Chemotherapy has strong side effects such as typhlitis, gastrointestinal distress, anemia, fatigue, hair loss, nausea and vomiting, etc. Thus, the different dose and times of chemotherapy for different individuals is important.

If the patients enter fully remission, the consolidation with stem cell transplantation is highly recommended.

== Prognosis ==

The prognosis for BAL patients is not good which is worse than ALL and AML. Medical Blood Institute reported cases of CR rate was 31.6%, with a median remission are less than 6 months
The median survival time is only 7.5 months. The life quality is also low because the immune function of patient is damaged seriously. They have to stay in hospital and need 24h care.

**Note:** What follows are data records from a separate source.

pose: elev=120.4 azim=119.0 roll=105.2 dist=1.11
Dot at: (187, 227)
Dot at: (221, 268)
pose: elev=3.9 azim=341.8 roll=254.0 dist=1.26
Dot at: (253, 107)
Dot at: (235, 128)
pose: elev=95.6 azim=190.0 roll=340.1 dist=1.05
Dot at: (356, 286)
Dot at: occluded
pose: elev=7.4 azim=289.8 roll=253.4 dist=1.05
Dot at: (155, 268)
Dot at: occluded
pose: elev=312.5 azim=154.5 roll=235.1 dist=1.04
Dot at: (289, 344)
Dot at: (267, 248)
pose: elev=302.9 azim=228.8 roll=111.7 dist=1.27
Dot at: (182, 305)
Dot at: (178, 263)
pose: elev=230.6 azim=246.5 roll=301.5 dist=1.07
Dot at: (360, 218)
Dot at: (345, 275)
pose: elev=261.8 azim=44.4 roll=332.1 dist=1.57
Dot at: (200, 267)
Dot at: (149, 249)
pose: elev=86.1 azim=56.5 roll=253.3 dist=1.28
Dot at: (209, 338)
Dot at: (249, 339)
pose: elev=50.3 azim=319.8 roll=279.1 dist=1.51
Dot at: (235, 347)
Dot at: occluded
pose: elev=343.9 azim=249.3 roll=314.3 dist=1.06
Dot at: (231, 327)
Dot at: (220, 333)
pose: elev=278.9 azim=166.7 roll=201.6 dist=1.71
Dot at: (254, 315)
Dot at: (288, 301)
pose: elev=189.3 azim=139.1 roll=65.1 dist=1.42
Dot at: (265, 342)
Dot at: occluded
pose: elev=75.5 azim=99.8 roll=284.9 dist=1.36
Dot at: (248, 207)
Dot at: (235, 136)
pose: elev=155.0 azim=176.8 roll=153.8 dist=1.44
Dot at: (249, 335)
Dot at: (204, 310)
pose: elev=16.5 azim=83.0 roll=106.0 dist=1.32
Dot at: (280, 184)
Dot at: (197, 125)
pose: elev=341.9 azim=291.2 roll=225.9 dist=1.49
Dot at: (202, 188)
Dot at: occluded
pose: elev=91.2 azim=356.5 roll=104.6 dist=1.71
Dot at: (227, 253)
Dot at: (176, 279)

In another study, the results showed that young age, normal karyotype and ALL induction therapy will have a better prognosis than Ph+, adult patients. The study shows median survival of children is 139 months versus 11 months of adults, 139 months for normal karyotype patients versus 8 months for ph+ patients.

== Recent research ==

Research on the mechanisms of BAL does not show a great progress in terms of the causes, molecular processes and therapy. Some new translocate case of BAL has been reported, such as t(15,17) and t(12,13). For t(15;17), the blasts with morphology of acute lymphoblastic leukemia co-expressed in B-lymphoid and myeloid lineages, and the cytogenetic study showed that the 4q21 abnormalities and t(15;17). However, promyelocytic-retinoid acid receptor rearrangement was not found by fluorescence in situ hybridization on interphase nuclei. Researchers also found some new chemotherapy method for specific cases. For example, The chemotherapy for ALL and gemtuzuab ozogamicin without all-trans-retinoic acid remain complete remission of the BAL patients with t(15,17) for more than 3.7 years.
The detection of BCR-ABL1 chimeric gene neutrophils was also found a good method for diagnosis some cases of BAL.